## TEXT PASSAGE
::::::::

A not available object.

{
  "_kind": "NA"
}

Ref

An object for a reference with optional display name.

Since the dis is optional, always specify the kind.

{
  "_kind": "Ref",
  "val": "/foo",
  "dis": "Links to foo"
}

Date

A date object.

{
  "_kind": "Date",
  "val": "2015-06-08"
}

Time

A time object.

{
  "_kind": "Time",
  "val": "15:47:41"
}

DateTime

An object with a date, time and timezone value.

The tz parameter is optional. It defaults to ‘GMT’.

The val is a standard ISO 8601 formatted date time.

{
  "_kind": "DateTime"
  "val": "2015-06-08T15:47:41-04:00",
  "tz": "New_York"
}

Uri

A URI object.

{
  "_kind": "Uri",
  "val": "https://j2inn.com"
}

Coord

A co-ordinate object.

{
  "_kind": "Coord",
  "lat": 51.019371,
  "lng": -0.453980
}

XStr

An XStr object.

{
  "_kind": "XStr",
  "type": "Type",
  "val": "value"
}

Example

Here's a simple grid of sites encoded using Hayson...

{
  "_kind": "Grid",
  "meta": { "ver":"3.0" },
  "cols": [ "id", "area", "dis", "geoAddr", "geoCoord", "geoCountry", "geoPostalCode", 
    "geoState", "geoStreet", "hq", "metro", "occupiedEnd", "occupiedStart", 
    "primaryFunction", "regionRef", "site", "store", "storeNum", "tz", "weatherRef",
    "yearBuilt", "mod"
  ],
  "rows": [
    {
      "id": {
        "_kind": "Ref",
        "val": "p:demo:r:25aa2abd-c365ce5b",
        "dis": "Headquarters"
      },
      "area": {
        "_kind": "Number",
        "val": 140797,
        "unit": "ft²"
      },
      "dis": "Headquarters",
      "geoAddr": "600 W Main St, Richmond, VA",
      "geoCity": "Richmond",
      "geoCoord": {
        "_kind": "Coord",
        "lat": 37.545826,
        "lng": -77.449188
      },
      "geoCountry": "US",
      "geoPostalCode": "23220",
      "geoState": "VA",
      "geoStreet": "600 W Main St",
      "hq": {
        "_kind": "Marker"
      },
      "metro": "Richmond",
      "occupiedEnd": {
        "_kind": "Time",
        "val": "18:00:00"
      },
      "occupiedStart": {
        "_kind": "Time",
        "val": "08:00:00"
      },
      "primaryFunction": "Office",
      "regionRef": {
        "_kind": "Ref",
        "val": "p:demo:r:25aa2abd-5c556aba",
        "dis": "Richmond"
      },
      "site": {
        "_kind": "Marker"
      },
      "tz": "New_York",
      "weatherRef": {
        "_kind": "Ref",
        "val": "p:demo:r:25aa2abd-a02bf086",
        "dis": "Richmond, VA"
      },
      "yearBuilt": 1999,
      "mod": {
        "_kind": "DateTime",
        "val": "2020-01-09T18:17:34.232Z",
        "tz": "UTC"
      }
    },
    {
      "id": {
        "_kind": "Ref",
        "val": "p:demo:r:25aa2abd-96516c18",
        "dis": "Short Pump"
      },
      "area": {
        "_kind": "Number",
        "val": 17122,
        "unit": "ft²"

::::::::

## REQUIREMENT 1
Reproduce the part of the Hayson encoding notes that begins at the words "A time object." and stops after the words "formatted date time.".
## REQUIREMENT 2
Do these statements agree with the Hayson encoding notes? Answer yes or no for each, and quote the words that decide it. (a) The tz parameter of a DateTime object defaults to UTC. (b) A Ref object's display name is optional. (c) The val of a DateTime object is an ISO 8601 formatted date time.

::::::::

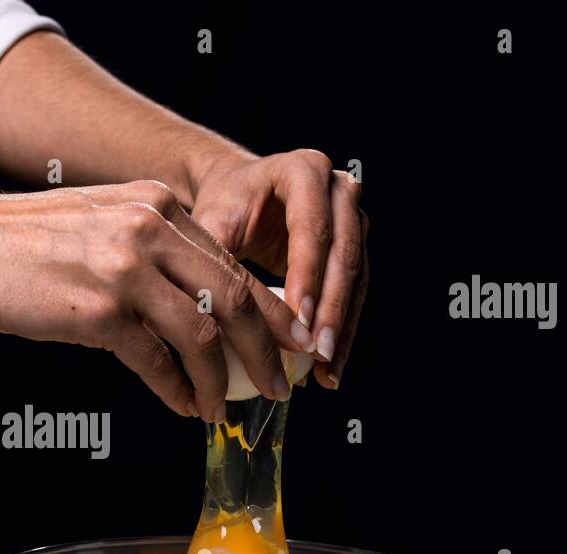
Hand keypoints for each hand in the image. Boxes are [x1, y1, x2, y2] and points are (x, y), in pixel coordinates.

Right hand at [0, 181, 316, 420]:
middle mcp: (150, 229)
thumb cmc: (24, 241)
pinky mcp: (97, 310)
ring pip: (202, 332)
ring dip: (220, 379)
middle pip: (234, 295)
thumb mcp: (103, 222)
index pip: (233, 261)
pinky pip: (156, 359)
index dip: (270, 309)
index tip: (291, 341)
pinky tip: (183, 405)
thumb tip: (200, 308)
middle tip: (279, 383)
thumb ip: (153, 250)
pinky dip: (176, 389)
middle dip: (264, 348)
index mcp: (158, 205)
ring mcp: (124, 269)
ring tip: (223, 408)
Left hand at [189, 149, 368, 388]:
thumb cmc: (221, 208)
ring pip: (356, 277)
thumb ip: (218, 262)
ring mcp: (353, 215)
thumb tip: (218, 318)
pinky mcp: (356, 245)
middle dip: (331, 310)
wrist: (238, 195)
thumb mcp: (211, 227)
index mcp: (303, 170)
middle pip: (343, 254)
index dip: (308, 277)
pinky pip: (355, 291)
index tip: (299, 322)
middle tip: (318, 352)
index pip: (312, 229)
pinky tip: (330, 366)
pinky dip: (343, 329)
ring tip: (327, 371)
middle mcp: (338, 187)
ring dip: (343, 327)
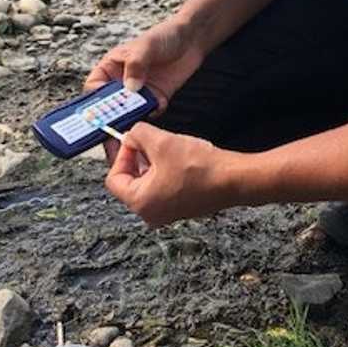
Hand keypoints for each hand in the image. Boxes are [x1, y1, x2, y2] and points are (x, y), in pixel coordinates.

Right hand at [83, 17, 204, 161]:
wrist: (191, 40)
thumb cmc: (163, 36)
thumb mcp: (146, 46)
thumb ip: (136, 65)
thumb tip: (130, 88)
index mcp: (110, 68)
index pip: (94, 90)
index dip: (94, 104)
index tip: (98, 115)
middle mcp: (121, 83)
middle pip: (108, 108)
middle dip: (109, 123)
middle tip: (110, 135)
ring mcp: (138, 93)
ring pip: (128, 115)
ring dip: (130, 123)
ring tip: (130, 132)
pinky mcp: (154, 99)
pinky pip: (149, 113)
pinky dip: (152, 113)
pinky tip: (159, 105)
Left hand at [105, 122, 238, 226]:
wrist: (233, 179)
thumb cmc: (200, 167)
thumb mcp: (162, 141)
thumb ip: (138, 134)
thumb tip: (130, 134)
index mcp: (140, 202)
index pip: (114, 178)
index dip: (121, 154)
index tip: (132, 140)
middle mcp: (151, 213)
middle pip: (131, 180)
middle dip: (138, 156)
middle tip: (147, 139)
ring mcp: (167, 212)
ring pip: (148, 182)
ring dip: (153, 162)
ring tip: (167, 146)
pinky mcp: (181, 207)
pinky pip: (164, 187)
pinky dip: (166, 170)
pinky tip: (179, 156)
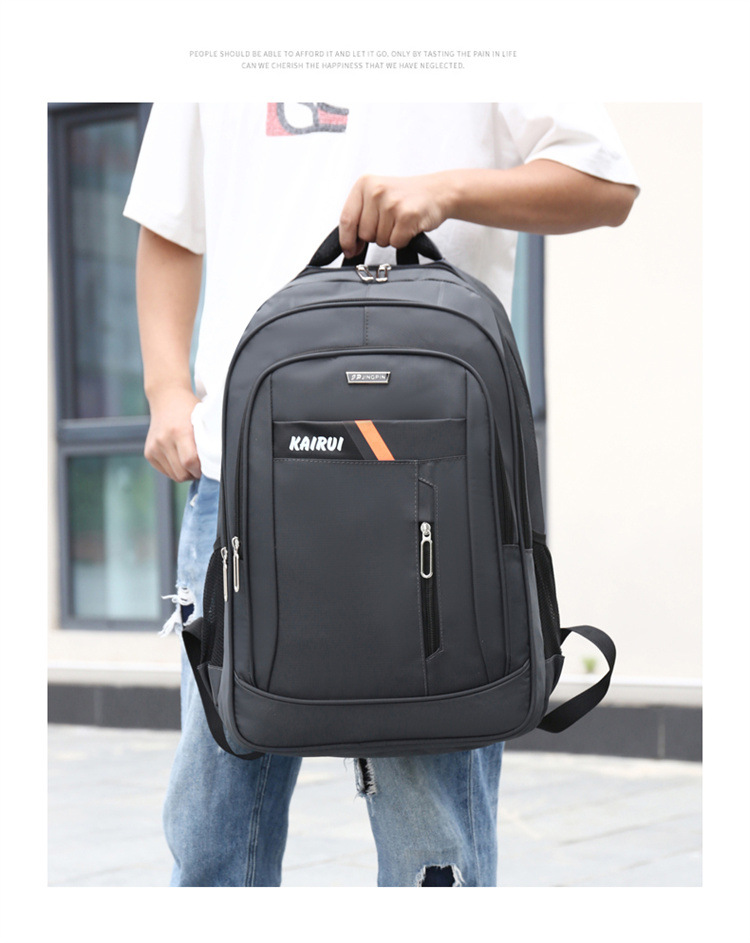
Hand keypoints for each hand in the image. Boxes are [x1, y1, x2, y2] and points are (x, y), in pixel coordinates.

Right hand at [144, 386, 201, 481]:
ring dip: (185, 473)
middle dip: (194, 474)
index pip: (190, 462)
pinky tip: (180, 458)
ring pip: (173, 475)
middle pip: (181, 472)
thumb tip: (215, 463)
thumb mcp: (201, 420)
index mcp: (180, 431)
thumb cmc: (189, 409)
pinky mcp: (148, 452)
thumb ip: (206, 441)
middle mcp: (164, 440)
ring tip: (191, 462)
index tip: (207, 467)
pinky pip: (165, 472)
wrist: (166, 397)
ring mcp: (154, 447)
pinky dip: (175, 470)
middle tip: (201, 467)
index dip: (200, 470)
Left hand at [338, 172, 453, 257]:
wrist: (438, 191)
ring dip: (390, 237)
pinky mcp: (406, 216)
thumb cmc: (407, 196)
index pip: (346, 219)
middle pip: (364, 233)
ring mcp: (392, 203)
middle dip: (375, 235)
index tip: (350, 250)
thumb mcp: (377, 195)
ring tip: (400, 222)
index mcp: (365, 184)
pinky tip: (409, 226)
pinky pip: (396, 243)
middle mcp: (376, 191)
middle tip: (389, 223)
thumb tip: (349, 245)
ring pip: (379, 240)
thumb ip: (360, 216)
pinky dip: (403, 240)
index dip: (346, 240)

::::::::

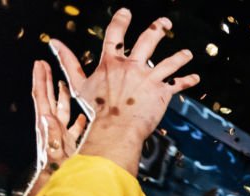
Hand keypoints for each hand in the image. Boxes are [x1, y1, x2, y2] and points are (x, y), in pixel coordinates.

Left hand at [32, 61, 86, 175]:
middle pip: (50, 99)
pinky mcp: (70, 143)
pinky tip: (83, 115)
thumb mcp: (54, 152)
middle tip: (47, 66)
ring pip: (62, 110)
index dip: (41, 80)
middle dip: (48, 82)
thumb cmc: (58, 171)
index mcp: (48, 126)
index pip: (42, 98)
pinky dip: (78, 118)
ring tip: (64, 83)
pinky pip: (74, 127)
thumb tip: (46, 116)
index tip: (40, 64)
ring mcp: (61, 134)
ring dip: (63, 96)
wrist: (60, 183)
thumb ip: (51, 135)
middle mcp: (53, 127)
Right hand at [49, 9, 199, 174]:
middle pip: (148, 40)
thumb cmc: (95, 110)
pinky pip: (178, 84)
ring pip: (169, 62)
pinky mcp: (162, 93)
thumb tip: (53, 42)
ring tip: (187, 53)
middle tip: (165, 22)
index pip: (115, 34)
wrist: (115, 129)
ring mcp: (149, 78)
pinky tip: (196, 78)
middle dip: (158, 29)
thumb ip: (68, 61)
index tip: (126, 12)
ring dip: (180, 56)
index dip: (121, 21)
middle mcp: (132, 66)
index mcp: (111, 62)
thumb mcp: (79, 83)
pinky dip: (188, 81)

::::::::

## ANSWER BOX 1
A time object.

{
  "_kind": "Time",
  "val": "15:47:41"
}

DateTime

An object with a date, time and timezone value.

The tz parameter is optional. It defaults to ‘GMT’.

The val is a standard ISO 8601 formatted date time.

## ANSWER BOX 2
(a) No: "It defaults to ‘GMT’."
(b) Yes: "An object for a reference with optional display name."
(c) Yes: "The val is a standard ISO 8601 formatted date time."